__RECORDS FOR PROCESSING__.
______
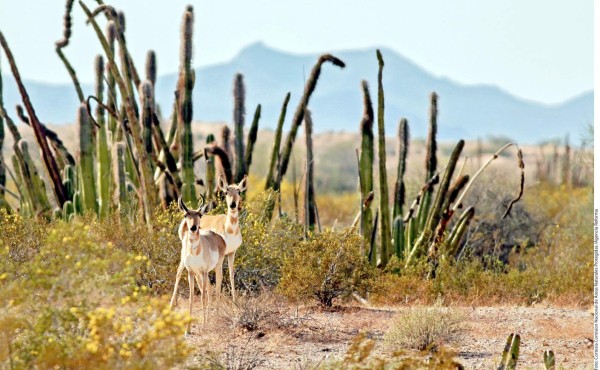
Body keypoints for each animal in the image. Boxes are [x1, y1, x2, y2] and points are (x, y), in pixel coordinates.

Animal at [170, 195, 226, 334]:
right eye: (185, 215)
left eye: (199, 215)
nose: (193, 228)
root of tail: (218, 237)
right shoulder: (191, 273)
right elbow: (191, 299)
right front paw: (188, 330)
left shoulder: (204, 272)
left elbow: (202, 298)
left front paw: (204, 326)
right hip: (199, 275)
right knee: (210, 290)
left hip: (216, 268)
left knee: (217, 290)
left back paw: (216, 318)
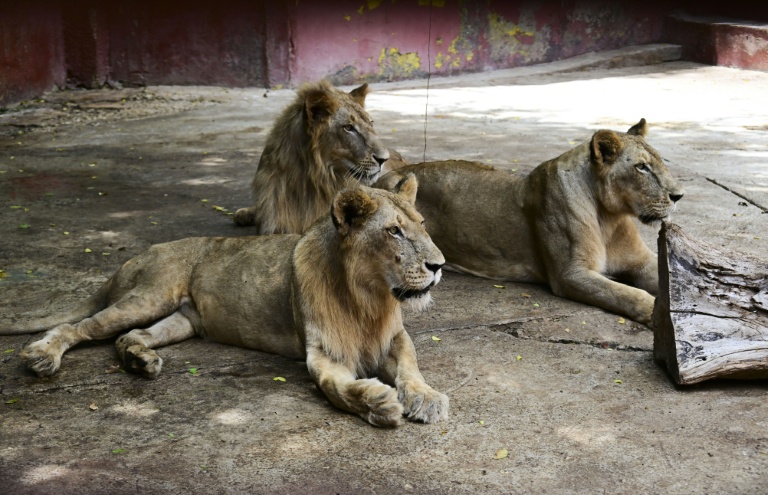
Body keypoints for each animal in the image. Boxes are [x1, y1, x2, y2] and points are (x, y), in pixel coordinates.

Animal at [2, 177, 448, 427]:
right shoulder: (321, 353)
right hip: (148, 296)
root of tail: (132, 258)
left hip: (180, 320)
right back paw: (42, 356)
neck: (368, 299)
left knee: (130, 336)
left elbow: (411, 367)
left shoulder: (395, 337)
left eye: (422, 225)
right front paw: (377, 402)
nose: (439, 265)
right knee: (77, 327)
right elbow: (336, 387)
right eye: (394, 231)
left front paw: (426, 398)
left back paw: (140, 361)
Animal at [375, 119, 684, 325]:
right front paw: (657, 315)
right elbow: (628, 294)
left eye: (660, 162)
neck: (609, 215)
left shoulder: (640, 261)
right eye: (641, 167)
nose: (678, 195)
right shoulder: (570, 275)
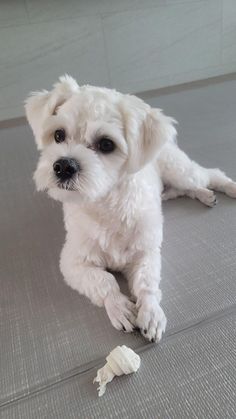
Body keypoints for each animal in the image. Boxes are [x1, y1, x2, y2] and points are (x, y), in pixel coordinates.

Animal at [24, 76, 236, 344]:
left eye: (106, 144)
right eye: (58, 134)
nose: (63, 166)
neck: (106, 206)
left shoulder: (146, 253)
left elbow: (147, 284)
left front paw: (151, 313)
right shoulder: (74, 263)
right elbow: (103, 280)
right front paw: (119, 307)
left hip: (180, 171)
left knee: (210, 174)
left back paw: (228, 187)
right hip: (170, 189)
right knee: (186, 190)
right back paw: (205, 195)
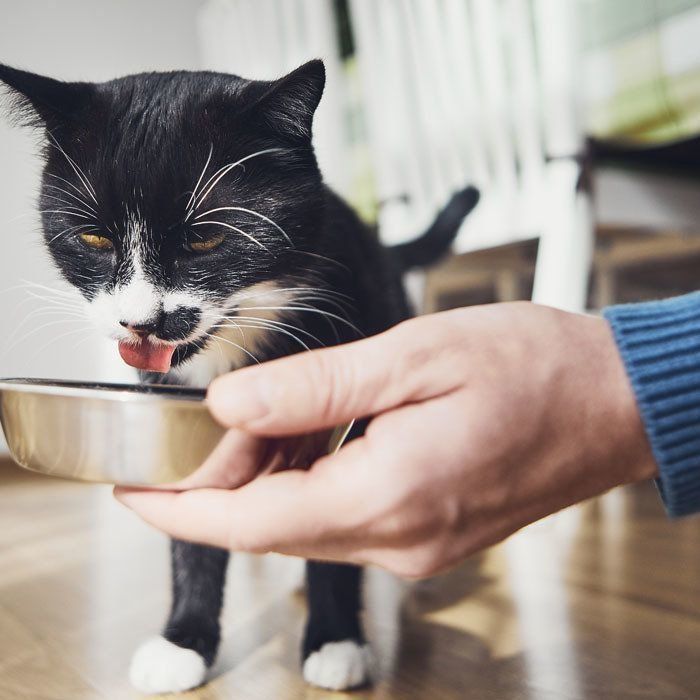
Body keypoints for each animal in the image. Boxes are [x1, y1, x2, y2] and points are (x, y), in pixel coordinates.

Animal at [0, 60, 476, 696]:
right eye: (94, 238)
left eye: (206, 237)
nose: (139, 321)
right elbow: (191, 527)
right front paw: (183, 642)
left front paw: (336, 640)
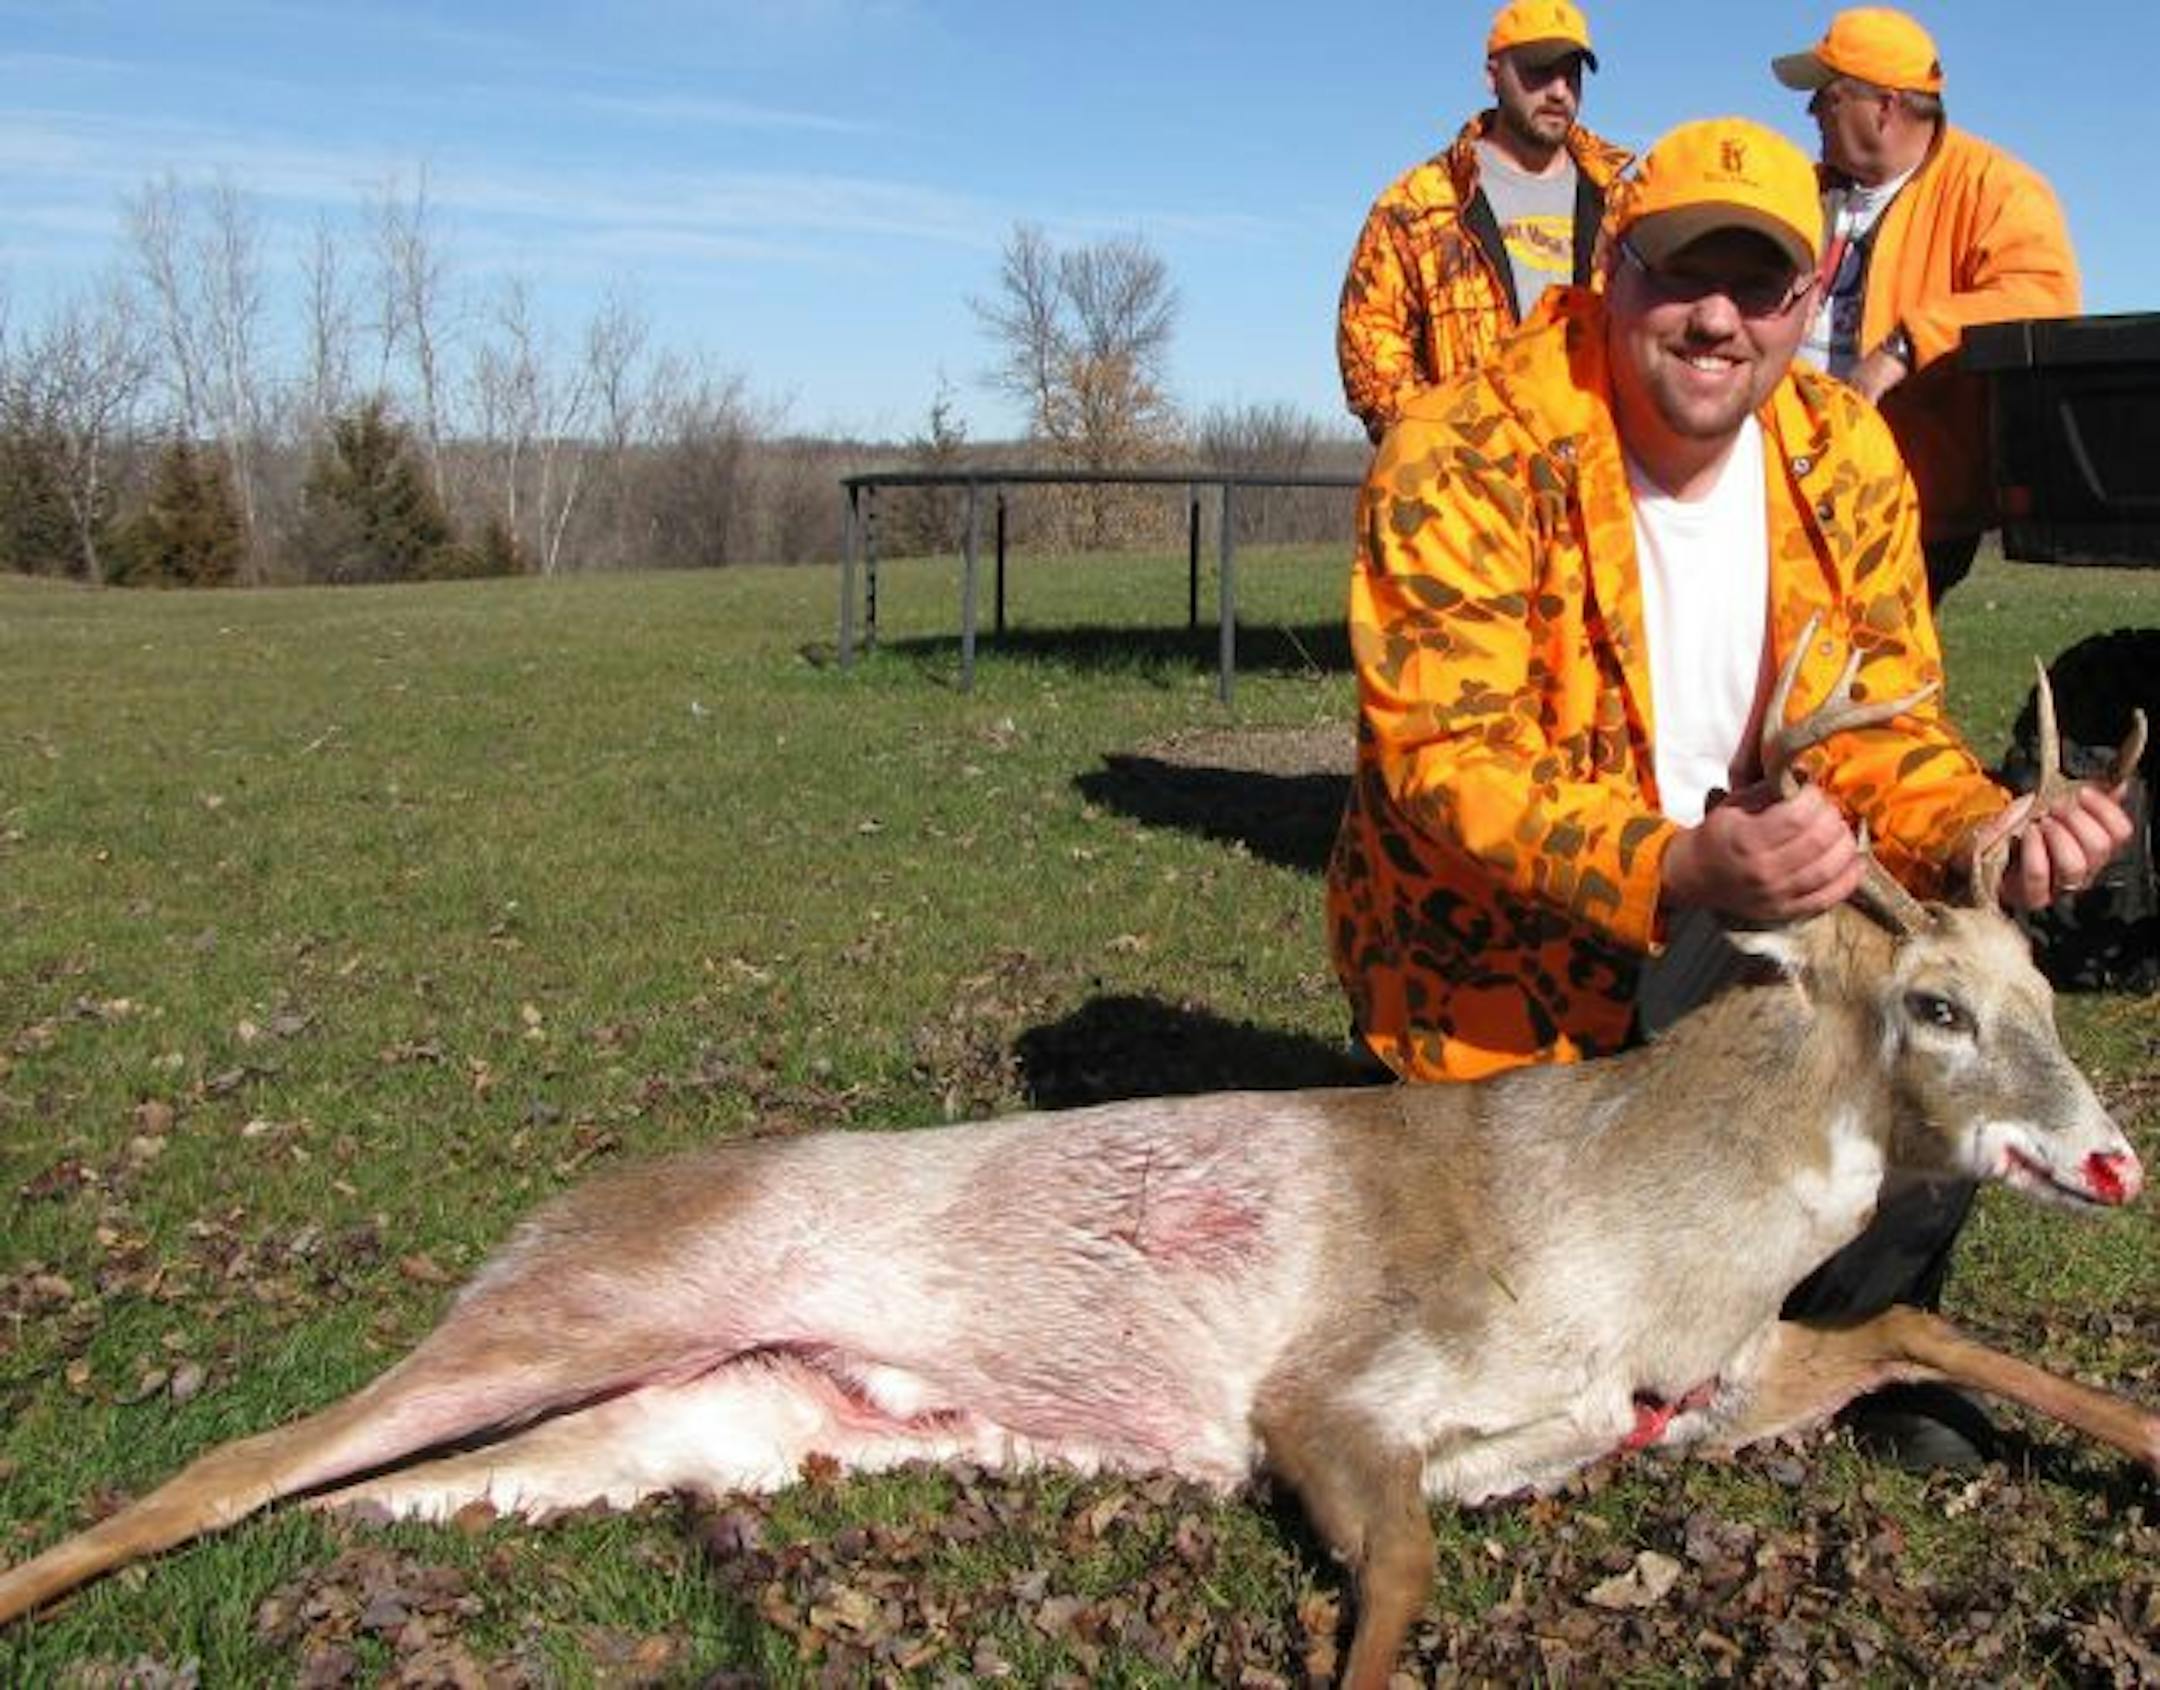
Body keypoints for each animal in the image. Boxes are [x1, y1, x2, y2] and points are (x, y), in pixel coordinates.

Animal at [0, 633, 2152, 1690]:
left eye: (2056, 981)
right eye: (1932, 1006)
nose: (2115, 1161)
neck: (1633, 1234)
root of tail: (556, 1204)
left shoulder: (1705, 1395)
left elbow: (1936, 1344)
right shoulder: (1330, 1392)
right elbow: (1394, 1598)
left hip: (701, 1419)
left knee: (359, 1497)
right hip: (575, 1307)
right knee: (228, 1460)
______
__WORK REQUIRED__. Find the lines above that contain "tail" and give their count, with nothing added.

__RESULT OF THE TASK__. 3